The federal government launched a new offensive in its “war on drugs” this week, targeting medicinal cannabis programs legal under state laws.
Late last month, federal prosecutors sent letters of warning to “owners and lienholders of properties where illegal marijuana sales are taking place,” in California, telling them they must shut down the businesses within 45 days or face prosecution and property seizures.
One letter sent to a northern California property owner reads:
This office has been advised that there is a marijuana dispensary operating under the business name [redacted] San Francisco, California which property you own or have under your management control. The dispensary is operating in violation of federal law, and persons or entities who operate or facilitate the operation of such dispensaries are subject to criminal prosecution and civil enforcement actions…These penalties and remedies apply regardless of the purported purpose of the dispensaries or the uses for which the marijuana is purportedly sold.

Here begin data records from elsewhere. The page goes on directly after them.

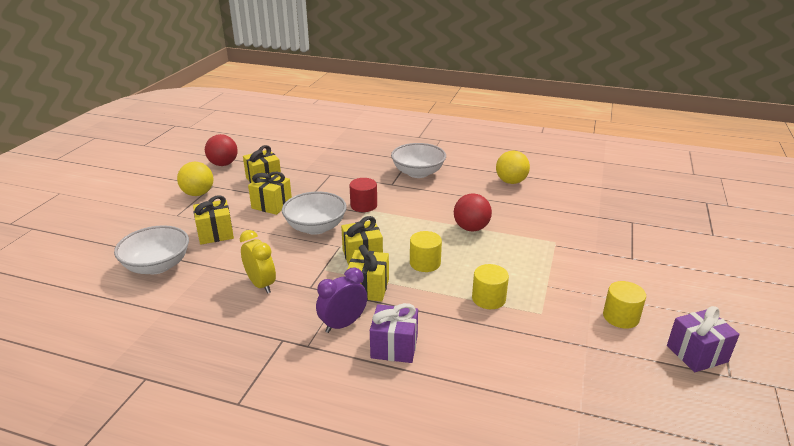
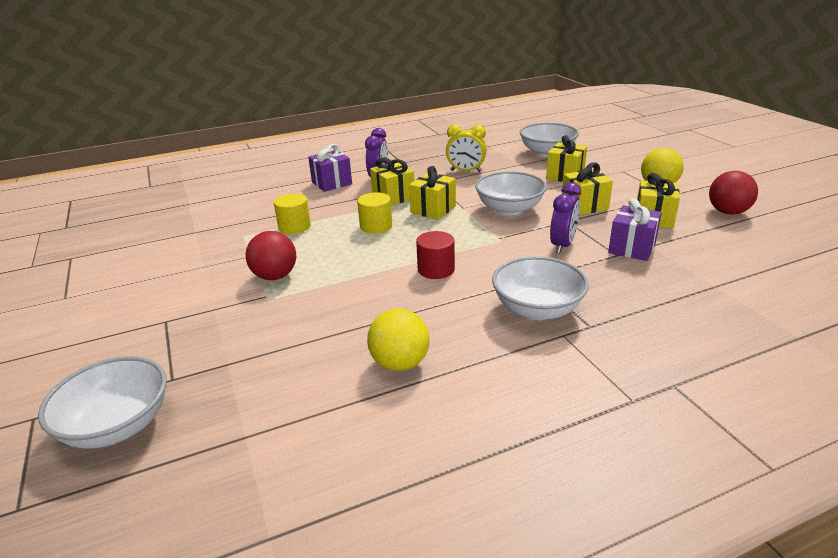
camera: 140 degrees right, 0 degrees up
red cylinder [349,178,377,212] -> red cylinder moved to [416,231,455,279]
red ball [454,194,492,231] -> red ball moved to [246,231,296,280]
yellow cylinder [603,281,646,329] -> none
purple gift [667,306,740,372] -> purple gift moved to [608,198,662,261]
none -> white bowl [38,356,166,449]
none -> purple clock [550,183,581,254]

In a press conference Friday, four US Attorneys in California announced they plan to step up prosecutions across the state.
“While California law permits collective cultivation of marijuana in limited circumstances, it does not allow commercial distribution through the store-front model we see across California,” U.S. Attorney in Los Angeles Andre Birotte said.
The feds plan to utilize civil forfeiture lawsuits against property owners, typically used in drug trafficking cases. In a civil forfeiture case, prosecutors actually sue the property itself, not the owner. The feds must only establish probable cause that the property was used in a criminal activity, leaving the owner as a third party claimant. Prosecutors don’t have to prove the property owner committed any crime. The owner must prove on a “preponderance of the evidence” that the property was not used in criminal activity. Local law enforcement agencies can get a cut of seized assets, making forfeiture a lucrative strategy for cash-strapped municipalities.
“Findings suggest asset forfeiture is a dysfunctional policy. Forfeiture programs, while serving to generate income, prompt drug enforcement to serve functions that are inherently contradictory and often at odds with the demands of justice,” Mitchell Miller and Lance H. Selva wrote in a scholarly paper on forfeiture published in Justice Quarterly.
Neill Franklin, the executive director of Law Enforcement Against Prohibition issued a statement pointing out that the crackdown breaks an Obama campaign promise and runs counter to public opinion, with 80 percent of Americans supporting medicinal marijuana programs. But he said that’s not the worst of it.
“This crackdown is going to endanger public safety. The fact is, people in California and the other states with medical marijuana laws are going to use their doctor-recommended marijuana whether the Department of Justice likes it or not,” he said. “The president should be focusing on creating more jobs, not threatening to close down businesses that are bringing commerce to their communities.”
The IRS also put the squeeze on medicinal marijuana businesses, announcing earlier this week a dispensary cannot deduct most standard businesses expenses for tax purposes.
The ruling could mean one of the largest medical marijuana businesses in the country will have to shut down. Under the ruling, Harborside Health Center owes $2.5 million in taxes from 2007 and 2008.
The IRS based its ruling on a section of the tax code passed in the early 1980s as part of the Reagan administration war on drugs. The law bans any tax deductions related to “trafficking in controlled substances” and was originally directed at drug dealers and cartels.
“Section 280E of the Code disallows deductions incurred in the trade or business of trafficking in controlled substances that federal law or the law of any state in which the taxpayer conducts the business prohibits. For this purpose, the term “controlled substances” has the meaning provided in the Controlled Substances Act. Marijuana falls within the Controlled Substances Act,” IRS deputy associate chief counsel wrote in a 2010 letter to members of Congress.
William Panzer, an Oakland tax attorney helped author California’s medical marijuana law.
“This law is not about protecting citizens from criminals. It is a concerted effort by the federal government to crack down on a legitimate business,” he told MSNBC.
Tenth Amendment Center communications director Mike Maharrey called federal drug laws blatantly unconstitutional, pointing out that as “an object which, in the ordinary course of affairs, concern the lives, liberties and properties of the people, and the internal order, improvement and prosperity of the State,” formulating and enforcing drug policy should remain a power left to state governments.
“People who insist the feds have any legitimate authority to prosecute this so-called war on drugs should consider the Eighteenth Amendment. If the federal government can just pass a bunch of laws against drugs, why in the world did Congress go to all of the hassle of getting an amendment ratified to allow them to pass a bunch of laws against alcohol?” he asked. “And while we’re on the subject, they might want to go back and read their history. Prohibition has to stand as one of the greatest crime generators in American history.”